On April 24 of this year, marking the International Day Against Imperialism and Colonialism, militants from the Stop Pollution Movement and the Working Group for Energy Democracy organized a demonstration in front of the Ministry of Mines, Energy, and Industry in Tunisia. The protest brought together members of the General Union of Tunisian Students, trade unionists, progressive groups, leftist political parties, and climate justice activists. They denounced the export-oriented green hydrogen project, the commodification and privatization of the energy sector, and the way the energy transition has been hijacked by multinational corporations, resulting in land grabbing and threatening Tunisia’s energy sovereignty. Notably, this year’s protest attracted a larger turnout than last year’s action in front of the GIZ energy cluster, reflecting the organizers’ intensified mobilization to confront and expose energy colonialism and imperialism on this symbolic day.

If Tunisia’s current path locks it deeper into dependency, what alternative future might we imagine? In contrast to the current trajectory of export-oriented hydrogen strategies, we should strive to fulfill the vision of Cheikh Anta Diop, the renowned Senegalese historian and Pan African political thinker, who offered a radically different path rooted in sovereignty, solidarity, and scientific leadership. Rather than positioning Africa as a site of cheap resource extraction for Europe’s energy transition, his call remains urgent today: to build African green industries that prioritize local needs, foster regional integration, and share innovation on equal terms, not as raw commodities but as contributions to a just and decolonial energy future.

There is an urgent need to develop and push for energy sovereignty, as well as to open a serious discussion about the energy question in Tunisia and across other African countries. This includes the necessity of building sovereign and democratic alternative pathways, rooted in the struggle for public ownership and energy justice.

Trade unions and progressive forces must play a central role in advocating for a real green industrialization in the Global South, which challenges the imperial powers scrambling to exploit our resources for their interests, while trapping us in an infernal cycle of economic, financial, and technological dependency.

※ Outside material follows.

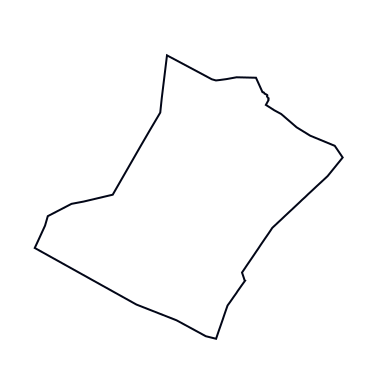 the district of Gurvantes, Ömnögovi, Mongolia, rotated 302°
{"feature_id": "93677404B48845282063548", "entity_name": "Gurvantes", "entity_type": "district", "adm_level": 2, "iso_a3": "MNG", "parent_name": "Mongolia", "parent_adm1": "Ömnögovi", "projection": "equal_earth", "projection_center": [101.209, 43.334], "detail": "fine", "context": "isolated", "style": "outline", "palette": "ink", "viewbox_px": 384, "rotation_deg": 302, "n_neighbors": 0, "source": "geoboundaries", "source_scale": "gbopen_adm2", "svg_char_len": 1528}
<svg xmlns="http://www.w3.org/2000/svg" viewBox="0 0 384 384"><g transform="rotate(302 192 192)"><path d="M118.1,96.1L95.1,82.5L85.6,85.2L67.0,87.6L61.2,88.3L67.1,204.5L75.0,246.9L76.3,268.1L77.0,280.1L80.3,290.2L88.8,288.2L94.6,286.9L100.3,285.6L104.9,284.5L110.1,283.3L114.6,282.3L118.9,282.6L125.1,282.9L129.9,283.2L130.0,283.2L131.7,283.2L139.1,283.6L145.0,284.0L145.0,283.6L145.1,283.2L146.2,282.0L150.2,277.1L159.2,277.4L168.8,277.8L174.6,278.0L179.6,278.2L183.9,278.3L191.2,278.6L197.5,278.9L204.2,279.1L212.1,281.2L215.0,282.0L221.2,283.6L227.2,285.2L234.3,287.1L241.1,288.9L243.6,289.5L247.8,290.7L251.9,291.7L255.1,292.6L262.7,294.6L270.0,296.6L277.4,298.6L278.2,298.7L285.5,299.6L292.9,300.5L296.0,300.9L301.1,301.5L306.8,288.6L302.4,262.4L302.3,246.4L305.4,226.3L304.9,218.3L305.0,212.2L305.0,208.5L310.4,208.2L310.6,207.9L310.8,207.8L310.9,207.7L311.1,207.7L311.4,207.7L311.5,207.7L311.8,207.4L312.1,207.2L312.1,206.8L312.1,206.6L312.1,206.4L312.3,206.1L312.4,205.9L312.6,205.4L312.8,205.0L312.9,204.9L313.0,204.9L313.5,204.8L313.8,204.7L314.0,204.6L314.1,204.4L314.1,204.1L314.1,203.6L314.1,203.1L314.0,202.7L314.0,202.3L313.9,202.0L313.9,201.6L313.9,201.4L313.9,201.2L314.0,201.1L314.2,200.9L314.3,200.7L314.4,200.4L314.4,200.1L314.4,199.8L314.3,199.6L314.3,199.4L314.1,199.2L314.0,198.9L322.8,185.7L312.9,169.0L306.0,161.4L301.6,156.1L299.3,153.2L298.1,149.1L294.6,98.4L255.6,116.6L242.5,123.0L222.2,123.5L203.5,124.1L147.7,126.2L126.5,105.2L118.1,96.1Z" fill="none" stroke="#020617" stroke-width="2"/></g></svg>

At the local level, we must support grassroots resistance and amplify debates around critical issues, such as the legalised land grabs carried out by multinational corporations. It is essential to forge strong connections between trade unions and the climate/environmental justice movement to build a united front. For the climate justice movement in the Global North, there is a pressing responsibility to go beyond techno-optimism and market-based fixes. The focus must shift toward meaningful internationalist climate action that confronts imperialism (sometimes disguised under a green cloak) and dismantles the dynamics of neocolonialism.